I've expressed an idea, in a quick post ... and you're nit picking on that.
giving me the opportunity to muse on semantics....

I could say that I disagree with you, based on how you describe the "descent" as being caused by a "lack of lift".

I could say, a "descent" is caused by "a gradual diminishing of lift" not a "lack of lift".

"Lack of lift", means (to me) "absence of lift". and thus "fall".
You called it "drastic change in lift".... well, yeah,.... it is a change that results in "lack of lift"....

But we can also say that "fall", is a "descent", with the qualifier "at high or very high vertical speed".... . That's BEA's language?

So, we can say, that the "stall/lack of lift" is a subset of the larger set which is "change of lift", which includes the other subset, which is the normal "descent/gradual change of lift".

For that AoA, isn't that bottle of water that "xcitation" mentioned a genial idea????

Originally Posted by Lonewolf_50
I respectfully disagree, and mostly in how you phrased that.
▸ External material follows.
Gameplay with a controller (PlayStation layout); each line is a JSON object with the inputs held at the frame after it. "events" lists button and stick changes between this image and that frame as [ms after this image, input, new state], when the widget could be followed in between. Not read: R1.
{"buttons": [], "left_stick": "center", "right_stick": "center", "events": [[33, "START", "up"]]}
Lack of lift typically results in descent.

What happens at stall is the dramatic change in lift generation due to the disruption of airflow at a critical angle of attack.
Before that, lift and drag are generated in a particular manner.
Beyond that, the manner in which the airflow interacts with the airfoil changes. (More turbulent flow, less laminar ... etc)

If you know your AoA, and your critical AoA, then you know how close you are to a change you'd rather avoid.

To measure lift, just what frame of reference are you going to use?

Last edited by airtren; 5th Aug 2011 at 22:51.